My mother shifted her tiny body on the mat and looked up, as if she could see the stars through our thatched roof.
“Not long ago, Bon Nghe hired an ong thay xac dong down South to locate Sau Ban’s remains. He interviewed a lot of villagers and believes he knows what happened. Sau Ban was serving with a cannon squad in the Dai Loc District just before the Tet Offensive in 1968—just before your father died. He was scouting from a hilltop fort and spotted a column of American tanks. He signaled his gun crew to fire but they missed the lead tank, and a moment later every cannon in the U.S. column had zeroed in on their position. His crew was wiped out in the first salvo, although Sau Ban, who was gravely wounded, was able to crawl away before the American troopers came. He lay in the sun all day until a VC medical team came along and took him to an underground hospital. They arrived about midnight, but it was too late. Your brother died and his body was buried at Dai Hong. Some of the older villagers have corroborated this story. That’s where we’ll go to find him—someday.”

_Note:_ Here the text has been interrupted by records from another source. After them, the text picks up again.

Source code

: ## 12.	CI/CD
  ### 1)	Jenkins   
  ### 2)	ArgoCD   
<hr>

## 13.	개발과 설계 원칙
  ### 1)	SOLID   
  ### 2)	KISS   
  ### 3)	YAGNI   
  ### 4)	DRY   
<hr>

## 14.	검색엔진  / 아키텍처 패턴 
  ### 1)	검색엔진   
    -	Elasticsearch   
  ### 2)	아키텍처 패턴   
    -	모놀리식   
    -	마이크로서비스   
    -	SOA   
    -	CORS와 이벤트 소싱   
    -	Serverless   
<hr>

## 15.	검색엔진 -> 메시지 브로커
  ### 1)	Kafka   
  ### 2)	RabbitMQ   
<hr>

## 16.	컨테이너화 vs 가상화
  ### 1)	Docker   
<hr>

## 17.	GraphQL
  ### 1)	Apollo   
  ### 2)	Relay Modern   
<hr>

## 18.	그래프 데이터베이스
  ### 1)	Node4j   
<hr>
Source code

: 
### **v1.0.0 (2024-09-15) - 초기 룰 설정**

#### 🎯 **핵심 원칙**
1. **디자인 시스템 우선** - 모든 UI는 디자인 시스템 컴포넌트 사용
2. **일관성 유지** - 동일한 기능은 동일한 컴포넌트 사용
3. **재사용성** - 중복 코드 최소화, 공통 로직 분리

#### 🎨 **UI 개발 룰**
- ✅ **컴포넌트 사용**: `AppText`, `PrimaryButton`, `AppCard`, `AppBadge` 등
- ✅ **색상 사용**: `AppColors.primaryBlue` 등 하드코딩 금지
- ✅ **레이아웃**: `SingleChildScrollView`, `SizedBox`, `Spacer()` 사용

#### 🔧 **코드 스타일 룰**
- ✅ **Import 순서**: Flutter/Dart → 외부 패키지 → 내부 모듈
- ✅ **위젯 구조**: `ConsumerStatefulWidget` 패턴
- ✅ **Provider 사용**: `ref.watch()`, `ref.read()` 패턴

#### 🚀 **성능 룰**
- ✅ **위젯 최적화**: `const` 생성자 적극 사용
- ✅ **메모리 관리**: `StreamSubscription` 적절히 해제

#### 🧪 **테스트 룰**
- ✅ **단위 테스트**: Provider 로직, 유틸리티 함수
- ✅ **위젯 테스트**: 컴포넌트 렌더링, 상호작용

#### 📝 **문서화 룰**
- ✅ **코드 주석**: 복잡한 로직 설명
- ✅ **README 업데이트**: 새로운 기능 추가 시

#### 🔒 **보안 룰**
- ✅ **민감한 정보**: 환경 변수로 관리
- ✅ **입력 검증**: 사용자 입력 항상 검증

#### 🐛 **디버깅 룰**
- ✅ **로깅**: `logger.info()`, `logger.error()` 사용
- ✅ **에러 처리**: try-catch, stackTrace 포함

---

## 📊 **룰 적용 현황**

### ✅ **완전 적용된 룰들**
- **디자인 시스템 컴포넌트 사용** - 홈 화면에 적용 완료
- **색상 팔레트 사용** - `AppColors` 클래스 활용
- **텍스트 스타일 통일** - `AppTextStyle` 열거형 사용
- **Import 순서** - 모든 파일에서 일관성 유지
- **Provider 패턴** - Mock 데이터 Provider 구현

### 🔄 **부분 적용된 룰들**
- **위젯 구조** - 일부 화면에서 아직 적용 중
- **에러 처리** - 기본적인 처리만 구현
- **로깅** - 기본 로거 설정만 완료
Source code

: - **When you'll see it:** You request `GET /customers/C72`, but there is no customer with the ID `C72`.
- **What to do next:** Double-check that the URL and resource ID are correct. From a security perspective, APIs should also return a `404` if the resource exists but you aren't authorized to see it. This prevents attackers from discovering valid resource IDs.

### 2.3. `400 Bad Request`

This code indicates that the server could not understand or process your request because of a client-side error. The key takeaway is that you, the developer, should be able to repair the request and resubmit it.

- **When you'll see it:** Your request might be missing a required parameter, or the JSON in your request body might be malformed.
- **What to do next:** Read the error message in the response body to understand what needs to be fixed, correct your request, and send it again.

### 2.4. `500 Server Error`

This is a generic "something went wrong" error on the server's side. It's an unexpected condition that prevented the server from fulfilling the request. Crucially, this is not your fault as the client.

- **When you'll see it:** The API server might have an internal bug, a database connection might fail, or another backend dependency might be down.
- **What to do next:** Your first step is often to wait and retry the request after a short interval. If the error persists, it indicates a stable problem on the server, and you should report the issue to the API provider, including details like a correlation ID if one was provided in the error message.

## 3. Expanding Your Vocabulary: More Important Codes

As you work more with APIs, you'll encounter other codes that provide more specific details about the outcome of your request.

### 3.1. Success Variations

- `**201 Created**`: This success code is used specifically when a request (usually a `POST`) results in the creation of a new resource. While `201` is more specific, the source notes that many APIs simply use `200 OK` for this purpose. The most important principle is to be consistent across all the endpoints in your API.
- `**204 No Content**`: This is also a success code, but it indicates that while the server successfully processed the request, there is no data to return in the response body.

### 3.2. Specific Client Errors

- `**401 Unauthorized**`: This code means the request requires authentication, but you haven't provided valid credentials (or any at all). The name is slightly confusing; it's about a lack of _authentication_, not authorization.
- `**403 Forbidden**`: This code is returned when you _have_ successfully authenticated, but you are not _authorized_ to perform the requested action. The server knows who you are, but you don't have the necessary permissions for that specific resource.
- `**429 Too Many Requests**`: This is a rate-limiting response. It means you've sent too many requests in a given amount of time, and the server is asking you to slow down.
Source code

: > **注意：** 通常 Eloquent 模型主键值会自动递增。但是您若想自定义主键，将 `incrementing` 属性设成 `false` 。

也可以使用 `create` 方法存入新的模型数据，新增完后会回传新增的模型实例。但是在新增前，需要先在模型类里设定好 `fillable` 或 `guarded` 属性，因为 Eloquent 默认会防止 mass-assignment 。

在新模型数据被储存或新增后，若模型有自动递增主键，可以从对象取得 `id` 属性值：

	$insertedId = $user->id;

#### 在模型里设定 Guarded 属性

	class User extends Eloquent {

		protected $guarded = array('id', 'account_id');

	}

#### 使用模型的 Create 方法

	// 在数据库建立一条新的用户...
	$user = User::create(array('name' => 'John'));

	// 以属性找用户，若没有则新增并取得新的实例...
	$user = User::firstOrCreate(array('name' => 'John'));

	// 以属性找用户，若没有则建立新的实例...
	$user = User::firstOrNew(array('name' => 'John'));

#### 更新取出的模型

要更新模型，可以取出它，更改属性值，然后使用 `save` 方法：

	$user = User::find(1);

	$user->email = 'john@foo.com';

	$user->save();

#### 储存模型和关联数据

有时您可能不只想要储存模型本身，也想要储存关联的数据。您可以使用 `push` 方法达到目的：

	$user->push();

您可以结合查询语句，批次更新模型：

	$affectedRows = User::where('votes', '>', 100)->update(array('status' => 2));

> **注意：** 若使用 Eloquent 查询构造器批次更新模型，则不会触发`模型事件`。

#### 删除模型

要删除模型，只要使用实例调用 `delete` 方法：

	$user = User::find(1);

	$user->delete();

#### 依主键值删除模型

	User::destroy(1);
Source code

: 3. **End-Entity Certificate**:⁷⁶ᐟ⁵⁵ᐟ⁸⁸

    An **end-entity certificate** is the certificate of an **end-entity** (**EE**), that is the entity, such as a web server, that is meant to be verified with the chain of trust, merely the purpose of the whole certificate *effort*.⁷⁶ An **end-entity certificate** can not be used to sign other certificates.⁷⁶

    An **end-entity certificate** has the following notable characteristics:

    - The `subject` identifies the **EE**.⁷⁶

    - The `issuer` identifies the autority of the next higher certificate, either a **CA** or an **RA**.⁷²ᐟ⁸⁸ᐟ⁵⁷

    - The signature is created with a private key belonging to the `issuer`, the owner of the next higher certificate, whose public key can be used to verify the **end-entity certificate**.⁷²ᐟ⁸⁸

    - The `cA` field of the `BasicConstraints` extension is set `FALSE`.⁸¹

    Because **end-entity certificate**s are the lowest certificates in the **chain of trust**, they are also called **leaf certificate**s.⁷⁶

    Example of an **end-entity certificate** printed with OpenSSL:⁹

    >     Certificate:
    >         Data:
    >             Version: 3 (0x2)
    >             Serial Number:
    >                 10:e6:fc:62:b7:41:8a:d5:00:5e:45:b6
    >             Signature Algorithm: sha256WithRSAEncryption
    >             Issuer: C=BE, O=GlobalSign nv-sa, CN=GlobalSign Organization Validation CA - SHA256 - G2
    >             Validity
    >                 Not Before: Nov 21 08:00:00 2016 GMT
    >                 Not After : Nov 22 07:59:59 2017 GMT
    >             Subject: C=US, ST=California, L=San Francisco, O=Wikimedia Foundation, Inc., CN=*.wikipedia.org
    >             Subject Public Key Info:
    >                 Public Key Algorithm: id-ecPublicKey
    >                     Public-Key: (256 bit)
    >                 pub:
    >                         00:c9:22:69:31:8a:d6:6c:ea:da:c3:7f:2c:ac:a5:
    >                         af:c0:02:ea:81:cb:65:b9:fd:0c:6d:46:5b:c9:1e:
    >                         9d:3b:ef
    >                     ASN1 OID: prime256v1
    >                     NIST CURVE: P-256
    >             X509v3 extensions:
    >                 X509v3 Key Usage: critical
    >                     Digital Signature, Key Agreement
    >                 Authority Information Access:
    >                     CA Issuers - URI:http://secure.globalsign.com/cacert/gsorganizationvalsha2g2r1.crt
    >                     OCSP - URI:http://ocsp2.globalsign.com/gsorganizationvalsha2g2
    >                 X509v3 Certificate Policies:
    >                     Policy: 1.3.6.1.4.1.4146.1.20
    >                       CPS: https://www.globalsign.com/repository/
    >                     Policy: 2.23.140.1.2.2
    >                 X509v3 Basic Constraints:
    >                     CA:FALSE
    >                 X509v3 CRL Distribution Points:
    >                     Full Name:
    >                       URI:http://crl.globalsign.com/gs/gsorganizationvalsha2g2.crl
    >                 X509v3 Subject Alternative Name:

A mosquito buzzed in my ear and I swatted it away. My mother was right. The house—each building in every village—had a spirit separate and apart from the generations of people who inhabited it. That spark of life, granted by Mother Earth, is what animates the world and binds a people to a place. Into this ancient, vibrant web, I was about to introduce a new entity, a place of healing, like a wandering herbalist come to help the sick and give the dying a little comfort. The day after tomorrow, my old world would be gone forever. We could only hope the new one would be better.
After talking a little more about Sau Ban, I turned to my mother, “So, Mama Du, you’re happy with your life?”
“What kind of question is that for an old lady? You have to be my age to realize that just being alive is a blessing—a miracle! From the smallest bug to the biggest whale, everything rejoices at being alive. When you stop to think about it, that’s all that counts. Hai Ngai and the others talk about independence from invaders and I suppose that’s okay. It gives people something to think about from the time they’re born and have everything to learn and the time they die and have forgotten it all. To tell you the truth, I’m looking forward to passing over into the spirit world. We have a lot of new ghosts out here in the countryside.”
“What do you mean, Mama Du?”
“I mean that a lot of people sacrificed in the war have come back as babies, and many of those are now young men and women. They’re dissatisfied with what now passes for peace. They want to make things better and, one way or another, they’re going to do it. How do you think your clinic got built? If the old ghosts didn’t want it, it wouldn’t be here. That’s what this country is all about now, Bay Ly—life, not death. Your clinic is just one of its new green shoots.”
At eight the next morning, all the honored guests had arrived: officials from the Health Ministry and Red Cross; physicians and nurses from town who would rotate shifts in the clinic; minor functionaries from a variety of provincial departments; and, of course, every villager who could walk and many who could not.